A box of letters from men addressed to my then-20-year-old mother describing their income, housing arrangements, hobbies and marriage suitability — the equivalent of today’s online dating profiles — surprised me at first. Had she placed an ad for a husband or were her aunt and uncle, with whom she stayed in the Bronx, hopeful to marry her off and take her off their hands? Since World War II robbed her of an education beyond middle school and Hitler robbed her of her home and her parents, what choice did she have but to marry and thus guarantee herself U.S. citizenship? That isn’t how she met my father, but they married after just six months — she was about a week shy of her 21st birthday, he was barely 25. Could it possibly have been true love?

And then I found a folder full of my father’s writings and in it were love poems to my mother, praising her flirty eyes, her full lips, her sweet kisses, her feminine figure — he was smitten! Other, later, writings questioned marriage, his ability as a lover and a husband, his helplessness when my mother was unhappy. I didn’t know this man; he certainly wasn’t the man I called Dad.

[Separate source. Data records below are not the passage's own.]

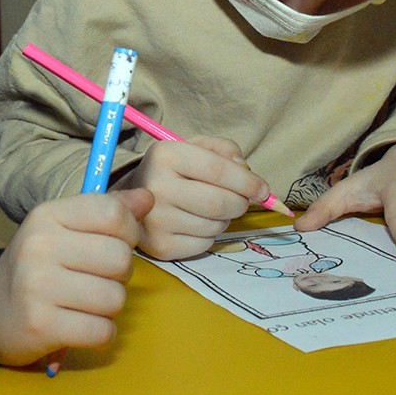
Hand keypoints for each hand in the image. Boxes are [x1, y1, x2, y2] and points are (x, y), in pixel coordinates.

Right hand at [0, 188, 153, 367]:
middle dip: (119, 275)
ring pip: (115, 298)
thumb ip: (108, 211)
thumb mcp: (66, 229)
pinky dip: (100, 334)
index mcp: (49, 215)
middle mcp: (40, 246)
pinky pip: (102, 331)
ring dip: (109, 308)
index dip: (130, 232)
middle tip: (97, 280)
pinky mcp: (41, 325)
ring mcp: (37, 286)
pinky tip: (81, 326)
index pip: (114, 214)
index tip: (117, 244)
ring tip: (86, 305)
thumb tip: (147, 198)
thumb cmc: (40, 265)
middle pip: (120, 259)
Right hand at [111, 134, 272, 260]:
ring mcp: (156, 221)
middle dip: (241, 203)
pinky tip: (198, 223)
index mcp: (165, 155)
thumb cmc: (171, 170)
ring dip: (225, 219)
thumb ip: (225, 150)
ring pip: (215, 226)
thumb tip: (246, 172)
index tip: (264, 190)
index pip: (218, 171)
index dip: (248, 182)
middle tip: (241, 200)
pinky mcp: (160, 247)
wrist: (131, 198)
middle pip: (220, 203)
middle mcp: (157, 188)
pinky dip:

These were gifts, worth more than the old silverware and vintage Blaupunkt radio I found on the closet shelves, and I was filled with love and compassion for them.

I read one of my father’s love poems at my mother’s funeral; although he couldn’t be there, his words were. On a recent visit, I brought him a model airplane I found in their master suite closet; dementia and Parkinson’s are slowly taking their toll, but he remembered it and smiled. It’s so easy to please him now. As we sit in the garden at his nursing home, we look skyward together whenever a plane passes by.

I wonder what my children will learn about me when I die and they go through my closets and drawers. I hope they discover more about me as a girl and a woman, and not just their mother. I hope they find love and compassion for me, too. For now, however, I am sorting through all my photos very, very carefully!